The big picture: Physicians have seen their fees decline for years, with Congress usually stepping in at the last minute to avert scheduled cuts or make them whole.
- But a provision from a decade-old Medicare law that kicks in next year may help them get a pay boost for 2026.
State of play: Physician practices that agree to be paid based on patient outcomes are in line for a 3.8% pay bump next year, while doctors who don't participate in a qualifying alternative payment model would get a 3.3% increase.
- The figures include a 2.5% one-year increase Congress passed this month as part of its massive tax and spending bill.
The administration also wants to change how it calculates Medicare payment for many medical billing codes, and move away from relying on survey data collected by the American Medical Association's Relative Value Scale Update Committee.
- The Centers for Medicare and Medicaid Services proposes adjusting payment for billing codes using a figure calculated by Medicare actuaries that incorporates the past five years of medical practice cost inflation.
- In all, the adjustment would decrease payment for codes that aren't based on physicians' time by 2.5% in 2026, CMS says.
- "CMS expects that moving away from survey data would lead to more accurate valuation of services over time and help address some of the distortions that have occurred in the [payment program] historically," the agency said in a fact sheet.
- Several policymakers, academics and other policy experts have over the years advocated for reducing the AMA's influence in Medicare rate setting.
Between the lines: The change would likely translate to increased pay for specialties like family medicine, geriatrics and psychiatry, which more often bill for timed codes, CMS writes in the proposed rule.
- Specialties that more often bill for procedures, like radiation oncology and radiology, would likely see decreased payment for their codes.
What they're saying: "After an initial review, we are encouraged CMS aims to tackle many of the core reasons Medicare — and the broader health system — has consistently underinvested in primary care and prevention," Ann Greiner, CEO of the Primary Care Collaborative, said in a statement.
- But doctors are still calling for Congress to revamp their Medicare payment system.
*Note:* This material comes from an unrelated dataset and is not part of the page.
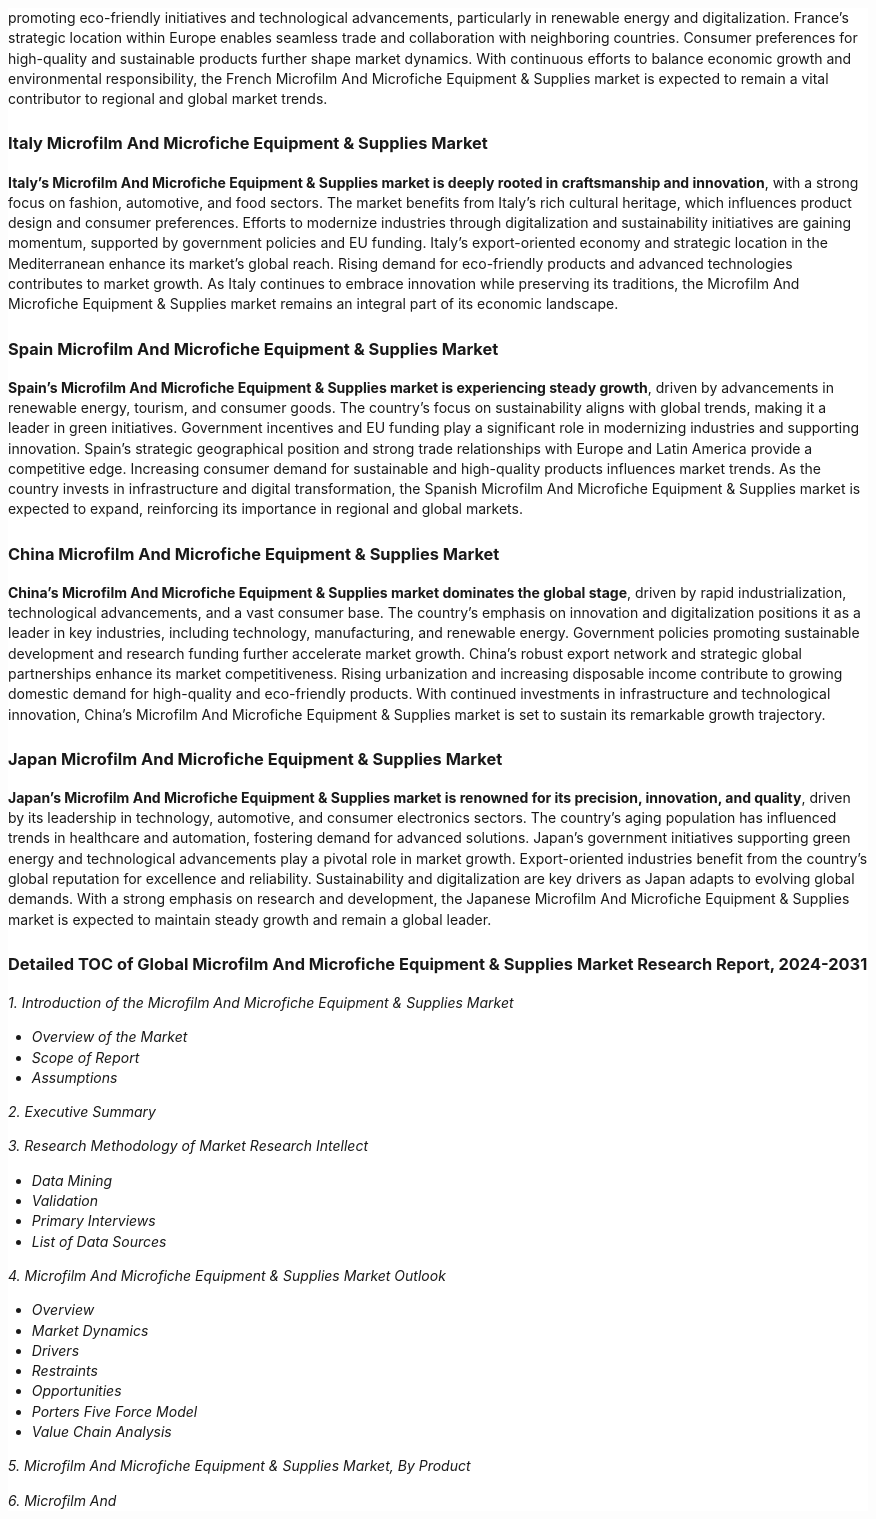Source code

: promoting eco-friendly initiatives and technological advancements, particularly in renewable energy and digitalization. France&rsquo;s strategic location within Europe enables seamless trade and collaboration with neighboring countries. Consumer preferences for high-quality and sustainable products further shape market dynamics. With continuous efforts to balance economic growth and environmental responsibility, the French Microfilm And Microfiche Equipment & Supplies market is expected to remain a vital contributor to regional and global market trends.</p><h3><strong>Italy Microfilm And Microfiche Equipment & Supplies Market</strong></h3><p><strong>Italy&rsquo;s Microfilm And Microfiche Equipment & Supplies market is deeply rooted in craftsmanship and innovation</strong>, with a strong focus on fashion, automotive, and food sectors. The market benefits from Italy&rsquo;s rich cultural heritage, which influences product design and consumer preferences. Efforts to modernize industries through digitalization and sustainability initiatives are gaining momentum, supported by government policies and EU funding. Italy&rsquo;s export-oriented economy and strategic location in the Mediterranean enhance its market&rsquo;s global reach. Rising demand for eco-friendly products and advanced technologies contributes to market growth. As Italy continues to embrace innovation while preserving its traditions, the Microfilm And Microfiche Equipment & Supplies market remains an integral part of its economic landscape.</p><h3><strong>Spain Microfilm And Microfiche Equipment & Supplies Market</strong></h3><p><strong>Spain&rsquo;s Microfilm And Microfiche Equipment & Supplies market is experiencing steady growth</strong>, driven by advancements in renewable energy, tourism, and consumer goods. The country&rsquo;s focus on sustainability aligns with global trends, making it a leader in green initiatives. Government incentives and EU funding play a significant role in modernizing industries and supporting innovation. Spain&rsquo;s strategic geographical position and strong trade relationships with Europe and Latin America provide a competitive edge. Increasing consumer demand for sustainable and high-quality products influences market trends. As the country invests in infrastructure and digital transformation, the Spanish Microfilm And Microfiche Equipment & Supplies market is expected to expand, reinforcing its importance in regional and global markets.</p><h3><strong>China Microfilm And Microfiche Equipment & Supplies Market</strong></h3><p><strong>China&rsquo;s Microfilm And Microfiche Equipment & Supplies market dominates the global stage</strong>, driven by rapid industrialization, technological advancements, and a vast consumer base. The country&rsquo;s emphasis on innovation and digitalization positions it as a leader in key industries, including technology, manufacturing, and renewable energy. Government policies promoting sustainable development and research funding further accelerate market growth. China&rsquo;s robust export network and strategic global partnerships enhance its market competitiveness. Rising urbanization and increasing disposable income contribute to growing domestic demand for high-quality and eco-friendly products. With continued investments in infrastructure and technological innovation, China&rsquo;s Microfilm And Microfiche Equipment & Supplies market is set to sustain its remarkable growth trajectory.</p><h3><strong>Japan Microfilm And Microfiche Equipment & Supplies Market</strong></h3><p><strong>Japan&rsquo;s Microfilm And Microfiche Equipment & Supplies market is renowned for its precision, innovation, and quality</strong>, driven by its leadership in technology, automotive, and consumer electronics sectors. The country&rsquo;s aging population has influenced trends in healthcare and automation, fostering demand for advanced solutions. Japan&rsquo;s government initiatives supporting green energy and technological advancements play a pivotal role in market growth. Export-oriented industries benefit from the country&rsquo;s global reputation for excellence and reliability. Sustainability and digitalization are key drivers as Japan adapts to evolving global demands. With a strong emphasis on research and development, the Japanese Microfilm And Microfiche Equipment & Supplies market is expected to maintain steady growth and remain a global leader.</p><h3><span class="">Detailed TOC of Global Microfilm And Microfiche Equipment & Supplies Market Research Report, 2024-2031</span></h3><p><em><span class="font-[700]">1. Introduction of the Microfilm And Microfiche Equipment & Supplies Market</span></em></p><ul><li><em><span class="">Overview of the Market</span></em></li><li><em><span class="">Scope of Report</span></em></li><li><em><span class="">Assumptions</span></em></li></ul><p><em><span class="font-[700]">2. Executive Summary</span></em></p><p><em><span class="font-[700]">3. Research Methodology of Market Research Intellect</span></em></p><ul><li><em><span class="">Data Mining</span></em></li><li><em><span class="">Validation</span></em></li><li><em><span class="">Primary Interviews</span></em></li><li><em><span class="">List of Data Sources</span></em></li></ul><p><em><span class="font-[700]">4. Microfilm And Microfiche Equipment & Supplies Market Outlook</span></em></p><ul><li><em><span class="">Overview</span></em></li><li><em><span class="">Market Dynamics</span></em></li><li><em><span class="">Drivers</span></em></li><li><em><span class="">Restraints</span></em></li><li><em><span class="">Opportunities</span></em></li><li><em><span class="">Porters Five Force Model</span></em></li><li><em><span class="">Value Chain Analysis</span></em></li></ul><p><em><span class="font-[700]">5. Microfilm And Microfiche Equipment & Supplies Market, By Product</span></em></p><p><em><span class="font-[700]">6. Microfilm And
- "Health systems and medical groups continue to bear the brunt of an outdated and underfunded reimbursement model," American Medical Group Association President Jerry Penso said in a statement Monday. "Without systematic reform, Medicare's current fee-for-service framework will remain misaligned with the shift toward high-value care."
Zoom out: The 1,803-page administration proposal laid out several other changes to providers' Medicare payment, including altering the way the program pays for skin substitutes to help heal wounds, which have been a recent target for fraud investigations.
- The administration also plans to launch a mandatory payment experiment for specialists who often treat Medicare patients with low back pain or heart failure in outpatient settings.
- The experiment would financially reward doctors for improving upstream chronic disease management, CMS said.
- Comments on the rule are due Sept. 12.